From staff reports
news@joplinglobe.com
MIAMI, Okla. — The Miami Design and Review Committee on Thursday narrowed its choice of a design plan for downtown parking lots to one after looking at several that were submitted by landscape-design students from the University of Oklahoma at Norman.
The students volunteered to submit design concepts for the city-owned, public parking lots east and west of Main Street, and for improvements on Main Street.
The committee was appointed by the city to make recommendations for the parking lots and alleys.
“Wider alleys would allow for traffic, and so we could do some plantings and benches,” said Barbara Smith, director of the Coleman Theater.
The committee discussed buying benches for the alleys made from recyclable materials, a wrought-iron fence, and parking accessible to the disabled.
“A few cities have just begun to do alleys,” she said.
Fay Culver, with Main Street Miami, said the parking lots need new concrete work because of some deterioration.
“One of the things we’re talking about is trying to please all five senses,” she said.
Culver suggested plants, such as lavender and mint, in planters in the parking lots.
She also discussed the amount of rain water that is pouring off downtown buildings into the alleys.
One suggestion would be the addition of a vegetative bioswale, she said.
Smith discussed a downtown improvement project that she had visited in Newberry, S.C., a city about 43 miles northwest of Columbia, S.C., with a population slightly smaller than Miami.
Businesses added wrought-iron signs in front of their businesses with the business names included, she said, and similar light poles with banners were installed at corners. Big pots with small trees lined sidewalks in front of the businesses, she said.

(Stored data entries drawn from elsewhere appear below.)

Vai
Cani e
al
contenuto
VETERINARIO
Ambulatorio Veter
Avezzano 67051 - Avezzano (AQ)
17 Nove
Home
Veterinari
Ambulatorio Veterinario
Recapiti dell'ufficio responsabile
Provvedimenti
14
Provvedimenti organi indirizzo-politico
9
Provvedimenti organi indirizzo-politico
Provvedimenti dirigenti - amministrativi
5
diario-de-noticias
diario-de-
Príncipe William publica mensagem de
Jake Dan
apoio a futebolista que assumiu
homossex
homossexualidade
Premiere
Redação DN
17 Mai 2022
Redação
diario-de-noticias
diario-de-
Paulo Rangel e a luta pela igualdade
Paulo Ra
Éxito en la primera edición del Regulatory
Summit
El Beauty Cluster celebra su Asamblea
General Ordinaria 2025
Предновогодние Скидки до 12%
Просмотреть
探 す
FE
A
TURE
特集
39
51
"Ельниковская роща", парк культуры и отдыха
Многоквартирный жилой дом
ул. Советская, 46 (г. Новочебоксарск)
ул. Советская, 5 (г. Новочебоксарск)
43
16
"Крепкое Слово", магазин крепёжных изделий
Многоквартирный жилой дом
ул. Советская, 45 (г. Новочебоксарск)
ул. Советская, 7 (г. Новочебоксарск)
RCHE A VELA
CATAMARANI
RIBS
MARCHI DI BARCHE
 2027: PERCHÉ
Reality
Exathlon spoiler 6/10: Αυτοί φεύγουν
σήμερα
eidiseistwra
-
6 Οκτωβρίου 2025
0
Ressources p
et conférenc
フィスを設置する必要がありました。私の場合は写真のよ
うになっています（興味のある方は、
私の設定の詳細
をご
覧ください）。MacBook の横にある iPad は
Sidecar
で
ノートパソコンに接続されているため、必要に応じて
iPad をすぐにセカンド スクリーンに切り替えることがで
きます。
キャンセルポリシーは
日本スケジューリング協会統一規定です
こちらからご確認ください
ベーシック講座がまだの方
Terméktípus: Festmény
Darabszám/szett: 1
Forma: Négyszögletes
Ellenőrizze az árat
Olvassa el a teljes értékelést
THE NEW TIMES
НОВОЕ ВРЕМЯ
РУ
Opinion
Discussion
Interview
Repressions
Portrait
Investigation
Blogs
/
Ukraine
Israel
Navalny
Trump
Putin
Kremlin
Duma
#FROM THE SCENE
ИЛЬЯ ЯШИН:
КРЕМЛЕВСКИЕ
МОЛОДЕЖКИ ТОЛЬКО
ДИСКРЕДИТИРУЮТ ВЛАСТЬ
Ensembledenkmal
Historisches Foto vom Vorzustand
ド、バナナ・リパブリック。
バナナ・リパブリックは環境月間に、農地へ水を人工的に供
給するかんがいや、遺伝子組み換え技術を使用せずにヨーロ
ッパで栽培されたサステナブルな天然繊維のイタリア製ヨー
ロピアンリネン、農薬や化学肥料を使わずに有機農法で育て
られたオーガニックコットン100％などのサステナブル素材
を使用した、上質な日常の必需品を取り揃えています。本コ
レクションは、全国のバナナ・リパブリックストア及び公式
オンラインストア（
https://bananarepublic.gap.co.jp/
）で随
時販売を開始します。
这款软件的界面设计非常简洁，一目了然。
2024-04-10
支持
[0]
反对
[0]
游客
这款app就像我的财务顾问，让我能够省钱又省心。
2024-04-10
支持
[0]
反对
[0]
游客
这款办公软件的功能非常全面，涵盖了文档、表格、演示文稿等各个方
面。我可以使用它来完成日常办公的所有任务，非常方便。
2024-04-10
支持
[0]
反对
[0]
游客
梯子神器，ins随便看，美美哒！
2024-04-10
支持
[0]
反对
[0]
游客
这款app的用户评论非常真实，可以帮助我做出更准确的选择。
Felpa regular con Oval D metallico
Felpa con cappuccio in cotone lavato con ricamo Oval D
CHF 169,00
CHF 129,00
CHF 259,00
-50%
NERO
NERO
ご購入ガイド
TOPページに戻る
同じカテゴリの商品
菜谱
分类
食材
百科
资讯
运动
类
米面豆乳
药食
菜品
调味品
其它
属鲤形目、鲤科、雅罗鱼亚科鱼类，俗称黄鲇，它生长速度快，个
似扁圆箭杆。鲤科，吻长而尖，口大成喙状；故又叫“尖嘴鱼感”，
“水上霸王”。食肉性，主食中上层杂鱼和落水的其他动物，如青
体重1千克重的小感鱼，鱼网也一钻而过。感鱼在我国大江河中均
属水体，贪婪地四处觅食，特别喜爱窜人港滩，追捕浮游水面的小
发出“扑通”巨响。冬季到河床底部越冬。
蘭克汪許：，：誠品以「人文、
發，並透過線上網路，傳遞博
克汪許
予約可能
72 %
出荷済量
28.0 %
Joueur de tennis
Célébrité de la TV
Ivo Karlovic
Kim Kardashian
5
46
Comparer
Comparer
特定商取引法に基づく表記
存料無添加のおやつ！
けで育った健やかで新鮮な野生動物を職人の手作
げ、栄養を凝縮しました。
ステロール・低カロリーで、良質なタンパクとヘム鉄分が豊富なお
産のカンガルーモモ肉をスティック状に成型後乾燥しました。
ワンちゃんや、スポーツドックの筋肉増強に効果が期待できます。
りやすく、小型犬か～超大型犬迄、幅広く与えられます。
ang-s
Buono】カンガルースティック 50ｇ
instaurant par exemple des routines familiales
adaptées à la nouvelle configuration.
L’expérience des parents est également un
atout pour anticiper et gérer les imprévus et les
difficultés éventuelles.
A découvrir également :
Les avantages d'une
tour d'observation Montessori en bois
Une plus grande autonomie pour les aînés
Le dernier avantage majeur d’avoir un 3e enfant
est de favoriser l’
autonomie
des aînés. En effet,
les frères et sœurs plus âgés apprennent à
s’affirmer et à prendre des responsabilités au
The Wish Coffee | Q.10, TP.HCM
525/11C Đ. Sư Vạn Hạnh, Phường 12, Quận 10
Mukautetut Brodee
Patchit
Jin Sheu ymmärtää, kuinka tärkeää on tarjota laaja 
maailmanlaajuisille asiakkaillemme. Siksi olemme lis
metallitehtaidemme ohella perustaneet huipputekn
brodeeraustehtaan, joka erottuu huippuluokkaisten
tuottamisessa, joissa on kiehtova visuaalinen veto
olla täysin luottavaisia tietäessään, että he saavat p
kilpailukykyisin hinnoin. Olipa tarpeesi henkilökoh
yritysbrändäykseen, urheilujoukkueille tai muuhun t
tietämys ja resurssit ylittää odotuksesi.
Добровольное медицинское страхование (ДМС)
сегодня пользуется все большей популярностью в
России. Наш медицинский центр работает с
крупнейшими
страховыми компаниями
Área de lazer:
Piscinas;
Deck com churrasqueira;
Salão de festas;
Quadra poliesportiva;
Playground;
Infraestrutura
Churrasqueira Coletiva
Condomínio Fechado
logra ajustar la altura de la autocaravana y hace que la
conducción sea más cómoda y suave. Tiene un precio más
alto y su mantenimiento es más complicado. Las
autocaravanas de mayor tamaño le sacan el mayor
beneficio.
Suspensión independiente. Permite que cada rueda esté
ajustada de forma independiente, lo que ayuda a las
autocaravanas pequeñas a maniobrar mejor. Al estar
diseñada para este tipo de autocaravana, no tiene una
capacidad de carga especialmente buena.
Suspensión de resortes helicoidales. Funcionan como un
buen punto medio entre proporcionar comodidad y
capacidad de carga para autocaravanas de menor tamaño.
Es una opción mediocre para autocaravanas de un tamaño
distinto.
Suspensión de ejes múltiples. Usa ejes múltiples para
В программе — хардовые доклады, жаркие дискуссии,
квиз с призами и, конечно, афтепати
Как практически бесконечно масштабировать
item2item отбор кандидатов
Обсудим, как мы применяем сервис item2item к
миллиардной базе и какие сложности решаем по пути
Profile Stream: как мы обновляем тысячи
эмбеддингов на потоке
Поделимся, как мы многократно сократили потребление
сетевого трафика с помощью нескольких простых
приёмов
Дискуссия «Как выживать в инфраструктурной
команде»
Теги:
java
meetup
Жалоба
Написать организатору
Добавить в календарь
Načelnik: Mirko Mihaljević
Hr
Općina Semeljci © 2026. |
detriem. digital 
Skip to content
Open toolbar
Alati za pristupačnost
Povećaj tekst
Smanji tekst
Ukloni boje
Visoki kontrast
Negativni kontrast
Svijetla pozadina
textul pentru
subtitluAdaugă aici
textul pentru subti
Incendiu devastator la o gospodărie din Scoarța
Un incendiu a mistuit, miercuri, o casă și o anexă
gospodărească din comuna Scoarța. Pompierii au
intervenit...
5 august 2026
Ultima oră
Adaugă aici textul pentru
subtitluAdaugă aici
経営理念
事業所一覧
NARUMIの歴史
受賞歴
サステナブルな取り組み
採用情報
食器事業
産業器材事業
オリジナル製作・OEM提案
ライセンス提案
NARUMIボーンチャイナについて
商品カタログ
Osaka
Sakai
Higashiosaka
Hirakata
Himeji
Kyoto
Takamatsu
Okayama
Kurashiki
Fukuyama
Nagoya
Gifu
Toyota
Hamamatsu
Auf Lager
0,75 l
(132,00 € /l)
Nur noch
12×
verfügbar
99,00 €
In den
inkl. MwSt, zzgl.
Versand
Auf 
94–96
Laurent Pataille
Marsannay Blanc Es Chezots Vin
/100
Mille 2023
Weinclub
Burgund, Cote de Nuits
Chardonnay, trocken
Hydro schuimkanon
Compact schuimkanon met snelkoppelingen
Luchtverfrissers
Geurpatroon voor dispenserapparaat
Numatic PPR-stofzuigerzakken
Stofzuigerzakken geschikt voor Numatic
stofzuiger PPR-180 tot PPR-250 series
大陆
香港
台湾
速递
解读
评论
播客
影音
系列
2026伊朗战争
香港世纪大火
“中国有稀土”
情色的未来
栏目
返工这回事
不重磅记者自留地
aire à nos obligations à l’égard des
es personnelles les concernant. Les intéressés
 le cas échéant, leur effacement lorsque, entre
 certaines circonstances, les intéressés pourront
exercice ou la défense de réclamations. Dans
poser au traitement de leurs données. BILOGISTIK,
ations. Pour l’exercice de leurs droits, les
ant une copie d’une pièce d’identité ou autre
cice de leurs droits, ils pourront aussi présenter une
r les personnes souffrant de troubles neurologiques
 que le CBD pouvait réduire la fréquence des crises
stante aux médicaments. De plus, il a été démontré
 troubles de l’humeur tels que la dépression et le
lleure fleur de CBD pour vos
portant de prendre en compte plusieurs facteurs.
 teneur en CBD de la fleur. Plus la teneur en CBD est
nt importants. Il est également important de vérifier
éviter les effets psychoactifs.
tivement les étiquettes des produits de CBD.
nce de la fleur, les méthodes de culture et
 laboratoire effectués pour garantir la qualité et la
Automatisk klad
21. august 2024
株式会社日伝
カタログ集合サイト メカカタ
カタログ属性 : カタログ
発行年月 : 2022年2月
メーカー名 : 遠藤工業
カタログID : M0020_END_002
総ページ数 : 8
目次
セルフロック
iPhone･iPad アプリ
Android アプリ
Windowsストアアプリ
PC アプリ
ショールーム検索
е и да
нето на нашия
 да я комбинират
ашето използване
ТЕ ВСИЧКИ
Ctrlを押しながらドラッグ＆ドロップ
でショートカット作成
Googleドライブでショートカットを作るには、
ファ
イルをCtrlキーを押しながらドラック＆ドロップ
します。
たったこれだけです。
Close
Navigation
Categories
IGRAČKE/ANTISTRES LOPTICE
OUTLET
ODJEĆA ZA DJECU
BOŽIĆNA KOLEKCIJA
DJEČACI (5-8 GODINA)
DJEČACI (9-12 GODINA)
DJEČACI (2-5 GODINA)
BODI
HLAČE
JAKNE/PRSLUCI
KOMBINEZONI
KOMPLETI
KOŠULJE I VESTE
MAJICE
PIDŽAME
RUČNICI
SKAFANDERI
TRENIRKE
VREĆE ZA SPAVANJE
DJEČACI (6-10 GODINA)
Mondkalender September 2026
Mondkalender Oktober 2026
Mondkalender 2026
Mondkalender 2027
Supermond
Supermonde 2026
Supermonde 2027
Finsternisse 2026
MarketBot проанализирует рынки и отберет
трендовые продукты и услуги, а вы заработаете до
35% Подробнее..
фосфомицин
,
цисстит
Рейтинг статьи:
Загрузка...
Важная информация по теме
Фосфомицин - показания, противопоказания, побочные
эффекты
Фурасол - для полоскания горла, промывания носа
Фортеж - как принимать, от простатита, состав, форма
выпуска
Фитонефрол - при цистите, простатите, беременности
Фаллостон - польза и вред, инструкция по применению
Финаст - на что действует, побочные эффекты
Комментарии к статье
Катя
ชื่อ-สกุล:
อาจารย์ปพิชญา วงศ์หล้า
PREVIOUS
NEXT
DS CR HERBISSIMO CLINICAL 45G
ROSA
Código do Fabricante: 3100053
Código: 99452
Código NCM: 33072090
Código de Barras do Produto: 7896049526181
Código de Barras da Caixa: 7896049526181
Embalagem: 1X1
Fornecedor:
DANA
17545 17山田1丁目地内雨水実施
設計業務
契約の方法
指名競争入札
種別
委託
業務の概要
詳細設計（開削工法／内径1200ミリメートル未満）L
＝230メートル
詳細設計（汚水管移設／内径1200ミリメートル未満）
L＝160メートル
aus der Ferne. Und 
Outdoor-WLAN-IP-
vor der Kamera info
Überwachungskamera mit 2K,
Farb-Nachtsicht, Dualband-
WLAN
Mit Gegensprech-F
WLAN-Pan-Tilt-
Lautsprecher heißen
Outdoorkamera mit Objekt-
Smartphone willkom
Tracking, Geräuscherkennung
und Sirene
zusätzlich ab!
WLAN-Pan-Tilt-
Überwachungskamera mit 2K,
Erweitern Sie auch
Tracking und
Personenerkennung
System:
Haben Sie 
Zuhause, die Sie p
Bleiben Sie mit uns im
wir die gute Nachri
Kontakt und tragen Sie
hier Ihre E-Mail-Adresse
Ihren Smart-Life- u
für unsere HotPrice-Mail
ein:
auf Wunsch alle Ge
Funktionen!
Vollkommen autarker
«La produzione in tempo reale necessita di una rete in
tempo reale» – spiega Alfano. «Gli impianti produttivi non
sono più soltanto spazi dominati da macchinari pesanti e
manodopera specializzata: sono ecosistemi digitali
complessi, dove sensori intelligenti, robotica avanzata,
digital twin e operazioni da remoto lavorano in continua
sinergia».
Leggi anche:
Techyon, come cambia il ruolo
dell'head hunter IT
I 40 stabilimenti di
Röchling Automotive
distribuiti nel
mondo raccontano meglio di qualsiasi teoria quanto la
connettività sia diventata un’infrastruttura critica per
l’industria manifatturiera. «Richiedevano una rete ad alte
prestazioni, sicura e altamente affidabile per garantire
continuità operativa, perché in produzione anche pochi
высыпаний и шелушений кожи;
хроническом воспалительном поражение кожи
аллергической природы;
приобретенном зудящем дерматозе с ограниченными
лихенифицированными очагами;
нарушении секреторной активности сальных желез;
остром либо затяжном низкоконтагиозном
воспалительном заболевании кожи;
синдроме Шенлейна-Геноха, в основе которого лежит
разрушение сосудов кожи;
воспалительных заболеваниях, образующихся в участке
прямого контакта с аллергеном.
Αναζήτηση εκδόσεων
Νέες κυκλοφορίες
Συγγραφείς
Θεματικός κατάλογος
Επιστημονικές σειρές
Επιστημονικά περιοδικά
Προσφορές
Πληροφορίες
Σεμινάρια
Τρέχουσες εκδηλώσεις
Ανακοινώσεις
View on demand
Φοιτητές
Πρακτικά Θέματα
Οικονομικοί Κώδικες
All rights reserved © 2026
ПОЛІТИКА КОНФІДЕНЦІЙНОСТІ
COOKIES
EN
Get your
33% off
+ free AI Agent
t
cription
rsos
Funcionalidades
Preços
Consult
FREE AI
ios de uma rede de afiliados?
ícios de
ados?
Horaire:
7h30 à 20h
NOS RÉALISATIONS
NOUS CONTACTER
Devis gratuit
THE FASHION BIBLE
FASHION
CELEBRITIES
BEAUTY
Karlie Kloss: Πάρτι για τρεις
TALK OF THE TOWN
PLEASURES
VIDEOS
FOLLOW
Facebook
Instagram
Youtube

“I think it would be wonderful to have uniform signs downtown,” said Jessica Stout, a committee member.
Committee members agreed that a long-range downtown multi-story parking garage would increase parking especially on the nights the Coleman Theater has performances.
Another suggestion would involve burying overhead utility lines.
The parking lot project is not part of the current Main Street improvement project that includes decorative antique light poles, new sidewalks and crosswalks, and street resurfacing.
A cost estimate for the parking lot projects has not been made.